● EXERCISE OBJECTIVE
Everything in the records below should be set down again, word for word.

● MATERIAL SHOWN
►

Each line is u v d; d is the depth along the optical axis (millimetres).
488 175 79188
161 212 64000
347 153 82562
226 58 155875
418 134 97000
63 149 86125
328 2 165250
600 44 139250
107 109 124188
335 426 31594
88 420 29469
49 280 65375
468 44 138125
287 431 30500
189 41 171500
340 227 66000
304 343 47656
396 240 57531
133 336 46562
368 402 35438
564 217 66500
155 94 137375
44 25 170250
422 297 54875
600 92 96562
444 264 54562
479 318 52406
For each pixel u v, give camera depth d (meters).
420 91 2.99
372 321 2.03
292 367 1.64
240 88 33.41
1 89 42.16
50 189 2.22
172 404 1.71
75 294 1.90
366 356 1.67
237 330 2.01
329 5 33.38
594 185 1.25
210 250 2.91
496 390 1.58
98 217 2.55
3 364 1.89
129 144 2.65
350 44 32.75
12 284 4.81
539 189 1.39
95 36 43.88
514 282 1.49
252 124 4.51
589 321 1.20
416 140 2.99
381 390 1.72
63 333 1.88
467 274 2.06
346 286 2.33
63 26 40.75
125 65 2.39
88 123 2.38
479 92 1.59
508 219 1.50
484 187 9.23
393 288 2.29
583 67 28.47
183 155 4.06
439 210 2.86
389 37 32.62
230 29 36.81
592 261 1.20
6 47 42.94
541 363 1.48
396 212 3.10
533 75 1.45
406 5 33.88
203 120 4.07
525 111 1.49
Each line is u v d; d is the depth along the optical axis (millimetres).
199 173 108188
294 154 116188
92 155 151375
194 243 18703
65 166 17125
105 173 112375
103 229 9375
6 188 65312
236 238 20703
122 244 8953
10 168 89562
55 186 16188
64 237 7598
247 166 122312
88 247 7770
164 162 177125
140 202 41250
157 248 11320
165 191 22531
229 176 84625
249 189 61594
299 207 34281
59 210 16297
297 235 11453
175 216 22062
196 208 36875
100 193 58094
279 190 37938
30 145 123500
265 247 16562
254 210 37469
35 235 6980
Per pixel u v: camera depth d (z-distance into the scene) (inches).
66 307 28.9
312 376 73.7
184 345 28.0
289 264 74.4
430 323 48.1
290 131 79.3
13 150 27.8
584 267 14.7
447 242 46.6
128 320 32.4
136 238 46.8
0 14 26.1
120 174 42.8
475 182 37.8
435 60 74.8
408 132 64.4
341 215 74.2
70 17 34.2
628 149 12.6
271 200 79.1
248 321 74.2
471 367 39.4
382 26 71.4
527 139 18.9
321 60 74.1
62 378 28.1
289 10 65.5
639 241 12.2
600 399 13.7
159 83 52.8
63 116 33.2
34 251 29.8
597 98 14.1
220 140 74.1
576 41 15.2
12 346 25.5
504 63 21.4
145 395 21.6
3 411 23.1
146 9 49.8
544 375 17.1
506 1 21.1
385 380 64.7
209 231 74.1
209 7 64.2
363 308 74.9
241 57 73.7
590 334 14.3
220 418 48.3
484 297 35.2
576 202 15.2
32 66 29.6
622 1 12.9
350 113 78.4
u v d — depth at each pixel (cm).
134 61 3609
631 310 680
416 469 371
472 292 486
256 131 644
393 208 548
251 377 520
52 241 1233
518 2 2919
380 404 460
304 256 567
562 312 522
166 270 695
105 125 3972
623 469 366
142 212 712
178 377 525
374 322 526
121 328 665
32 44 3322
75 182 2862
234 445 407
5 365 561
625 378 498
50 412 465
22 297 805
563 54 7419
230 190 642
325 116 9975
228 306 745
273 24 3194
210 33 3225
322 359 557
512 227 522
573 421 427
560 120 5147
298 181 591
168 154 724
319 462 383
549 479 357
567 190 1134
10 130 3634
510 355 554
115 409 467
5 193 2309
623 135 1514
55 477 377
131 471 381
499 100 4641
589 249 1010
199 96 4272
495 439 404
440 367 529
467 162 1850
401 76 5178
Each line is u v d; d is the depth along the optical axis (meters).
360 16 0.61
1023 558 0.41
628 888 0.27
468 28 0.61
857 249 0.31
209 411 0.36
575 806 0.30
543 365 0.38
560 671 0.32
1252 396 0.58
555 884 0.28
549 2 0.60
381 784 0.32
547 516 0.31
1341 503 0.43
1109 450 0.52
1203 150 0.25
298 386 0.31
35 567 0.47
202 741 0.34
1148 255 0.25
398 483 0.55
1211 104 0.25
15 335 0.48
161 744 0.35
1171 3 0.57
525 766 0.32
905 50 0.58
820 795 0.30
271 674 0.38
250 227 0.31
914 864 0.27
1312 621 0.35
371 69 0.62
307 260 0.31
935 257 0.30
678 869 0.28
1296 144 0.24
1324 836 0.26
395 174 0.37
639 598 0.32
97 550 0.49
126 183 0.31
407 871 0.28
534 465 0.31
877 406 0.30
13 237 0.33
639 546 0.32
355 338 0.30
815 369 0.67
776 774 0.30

◄

● RESPONSE TO THIS EXERCISE
Each line is u v d; d is the depth along the optical axis (millimetres).
488 175 79188
161 212 64000
347 153 82562
226 58 155875
418 134 97000
63 149 86125
328 2 165250
600 44 139250
107 109 124188
335 426 31594
88 420 29469
49 280 65375
468 44 138125
287 431 30500
189 41 171500
340 227 66000
304 343 47656
396 240 57531
133 336 46562
368 402 35438
564 217 66500
155 94 137375
44 25 170250
422 297 54875
600 92 96562
444 264 54562
479 318 52406
For each pixel u v, give camera depth d (meters).
420 91 2.99
372 321 2.03
292 367 1.64
240 88 33.41
1 89 42.16
50 189 2.22
172 404 1.71
75 294 1.90
366 356 1.67
237 330 2.01
329 5 33.38
594 185 1.25
210 250 2.91
496 390 1.58
98 217 2.55
3 364 1.89
129 144 2.65
350 44 32.75
12 284 4.81
539 189 1.39
95 36 43.88
514 282 1.49
252 124 4.51
589 321 1.20
416 140 2.99
381 390 1.72
63 333 1.88
467 274 2.06
346 286 2.33
63 26 40.75
125 65 2.39
88 123 2.38
479 92 1.59
508 219 1.50
484 187 9.23
393 288 2.29
583 67 28.47
183 155 4.06
439 210 2.86
389 37 32.62
230 29 36.81
592 261 1.20
6 47 42.94
541 363 1.48
396 212 3.10
533 75 1.45
406 5 33.88
203 120 4.07
525 111 1.49
Each line is u v d; d is the depth along the optical axis (millimetres).
199 173 108188
294 154 116188
92 155 151375
194 243 18703
65 166 17125
105 173 112375
103 229 9375
6 188 65312
236 238 20703
122 244 8953
10 168 89562
55 186 16188
64 237 7598
247 166 122312
88 247 7770
164 162 177125
140 202 41250
157 248 11320
165 191 22531
229 176 84625
249 189 61594
299 207 34281
59 210 16297
297 235 11453
175 216 22062
196 208 36875
100 193 58094
279 190 37938
30 145 123500
265 247 16562
254 210 37469
35 235 6980
Per pixel u v: camera depth d (z-distance into the scene) (inches).
66 307 28.9
312 376 73.7
184 345 28.0
289 264 74.4
430 323 48.1
290 131 79.3
13 150 27.8
584 267 14.7
447 242 46.6
128 320 32.4
136 238 46.8
0 14 26.1
120 174 42.8
475 182 37.8
435 60 74.8
408 132 64.4
341 215 74.2
70 17 34.2
628 149 12.6
271 200 79.1
248 321 74.2
471 367 39.4
382 26 71.4
527 139 18.9
321 60 74.1
62 378 28.1
289 10 65.5
639 241 12.2
600 399 13.7
159 83 52.8
63 116 33.2
34 251 29.8
597 98 14.1
220 140 74.1
576 41 15.2
12 346 25.5
504 63 21.4
145 395 21.6
3 411 23.1
146 9 49.8
544 375 17.1
506 1 21.1
385 380 64.7
209 231 74.1
209 7 64.2
363 308 74.9
241 57 73.7
590 334 14.3
220 418 48.3
484 297 35.2
576 202 15.2
32 66 29.6
622 1 12.9
350 113 78.4
u v d — depth at each pixel (cm).
134 61 3609
631 310 680
416 469 371
472 292 486
256 131 644
393 208 548
251 377 520
52 241 1233
518 2 2919
380 404 460
304 256 567
562 312 522
166 270 695
105 125 3972
623 469 366
142 212 712
178 377 525
374 322 526
121 328 665
32 44 3322
75 182 2862
234 445 407
5 365 561
625 378 498
50 412 465
22 297 805
563 54 7419
230 190 642
325 116 9975
228 306 745
273 24 3194
210 33 3225
322 359 557
512 227 522
573 421 427
560 120 5147
298 181 591
168 154 724
319 462 383
549 479 357
567 190 1134
10 130 3634
510 355 554
115 409 467
5 193 2309
623 135 1514
55 477 377
131 471 381
499 100 4641
589 249 1010
199 96 4272
495 439 404
440 367 529
467 162 1850
401 76 5178
Each line is u v d; d is the depth along the optical axis (meters).
360 16 0.61
1023 558 0.41
628 888 0.27
468 28 0.61
857 249 0.31
209 411 0.36
575 806 0.30
543 365 0.38
560 671 0.32
1252 396 0.58
555 884 0.28
549 2 0.60
381 784 0.32
547 516 0.31
1341 503 0.43
1109 450 0.52
1203 150 0.25
298 386 0.31
35 567 0.47
202 741 0.34
1148 255 0.25
398 483 0.55
1211 104 0.25
15 335 0.48
161 744 0.35
1171 3 0.57
525 766 0.32
905 50 0.58
820 795 0.30
271 674 0.38
250 227 0.31
914 864 0.27
1312 621 0.35
371 69 0.62
307 260 0.31
935 257 0.30
678 869 0.28
1296 144 0.24
1324 836 0.26
395 174 0.37
639 598 0.32
97 550 0.49
126 183 0.31
407 871 0.28
534 465 0.31
877 406 0.30
13 237 0.33
639 546 0.32
355 338 0.30
815 369 0.67
776 774 0.30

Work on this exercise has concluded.